Mit Mai 2026 endet die Übergangsfrist der NIS2-Richtlinie; die EU-Mitgliedstaaten beginnen nun mit der Durchsetzung gegenüber Betreibern kritischer Infrastrukturen und wichtigen Diensteanbietern. Dies markiert den Übergang von der Umsetzungsphase zu verbindlichen Kontrollen und Sanktionen.

Die Netzwerk- und Informationssicherheitsrichtlinie 2 (NIS2) tritt in ihre operative Phase ein. Nachdem Organisationen seit der Umsetzung 2024 ihre Sicherheitsmassnahmen aufbauen konnten, beginnt nun die Periode der Compliance-Überprüfung und Durchsetzung durch nationale Regulierungsbehörden.
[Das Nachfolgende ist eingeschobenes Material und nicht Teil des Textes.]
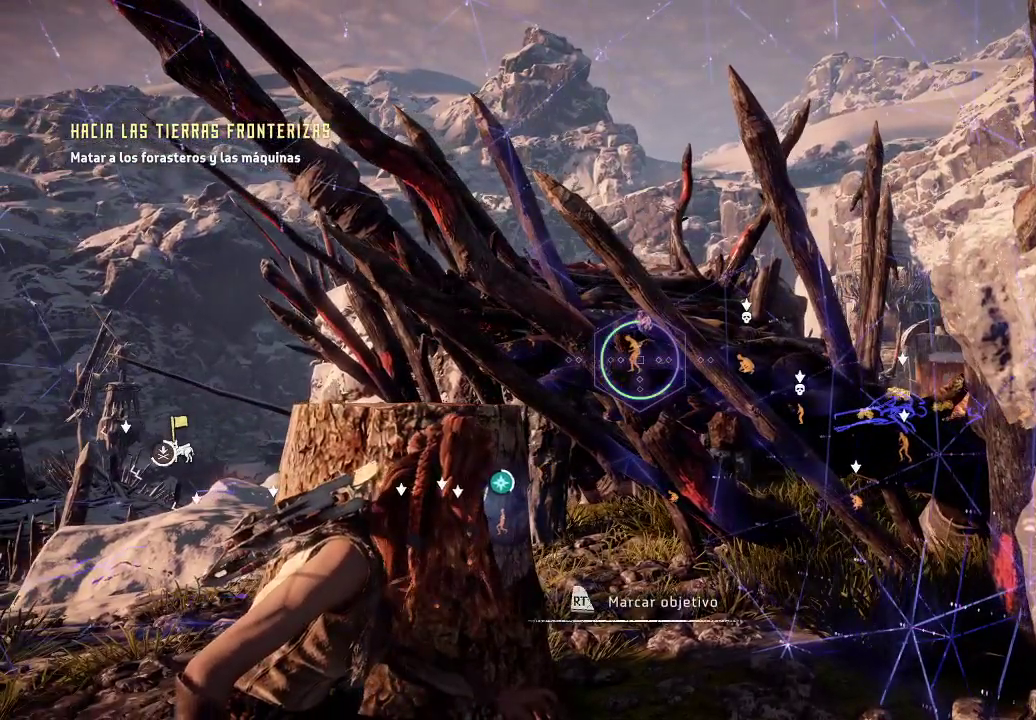
{"buttons": [], "left_stick": "center", "right_stick": "center", "events": [[233, "R2", "down"], [417, "R2", "up"]]}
Für CISOs bedeutet dies konkret: Die bislang empfohlenen Sicherheitsmassnahmen werden zu bindenden Anforderungen, deren Einhaltung dokumentiert und nachgewiesen werden muss. Inspektionen, Audits und Sanktionsprotokolle der Behörden treten in kraft. Organisationen müssen ihre Incident-Response-Pläne, Netzwerksegmentierung, Multi-Faktor-Authentifizierung und Lieferkettenrisiken auf den Stand bringen, den die Richtlinie verlangt.
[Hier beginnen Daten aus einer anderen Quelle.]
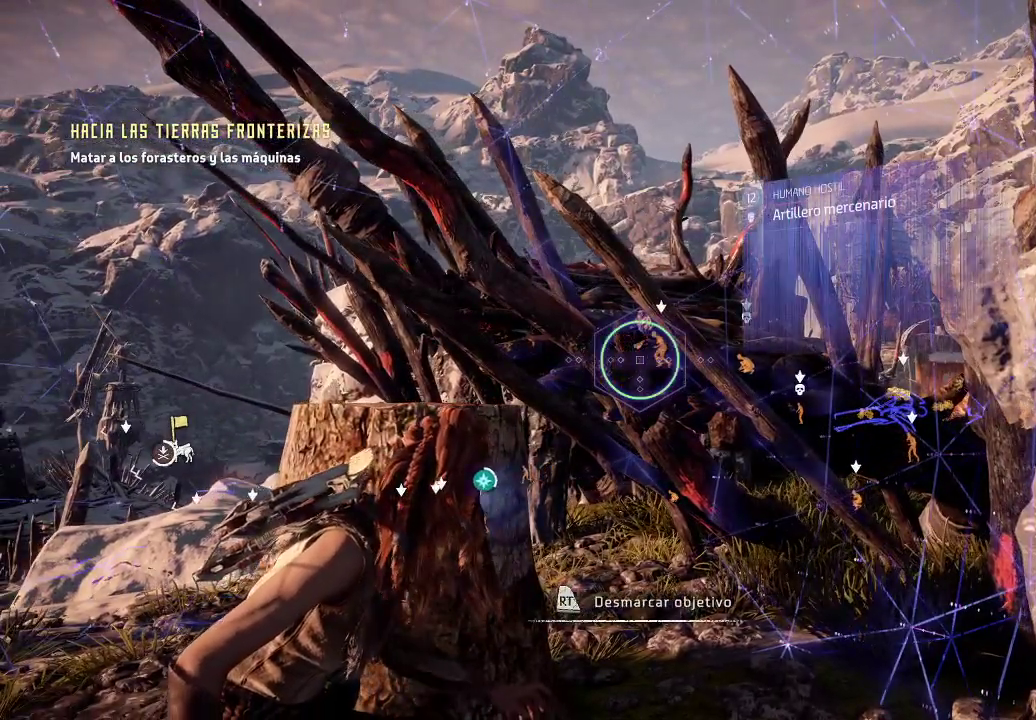
{"buttons": [], "left_stick": "center", "right_stick": "center", "events": [[183, "right_stick", "down-right"], [467, "right_stick", "center"]]}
Die Durchsetzung erfolgt durch nationale Behörden wie Bundesnetzagentur (Deutschland), FICORA (Finnland) oder equivalent Bodies in anderen EU-Ländern. Verstösse können zu erheblichen Geldbussen und Betriebsuntersagungen führen. Unternehmen sollten ihre Compliance-Positionen unverzüglich evaluieren und Lücken schliessen.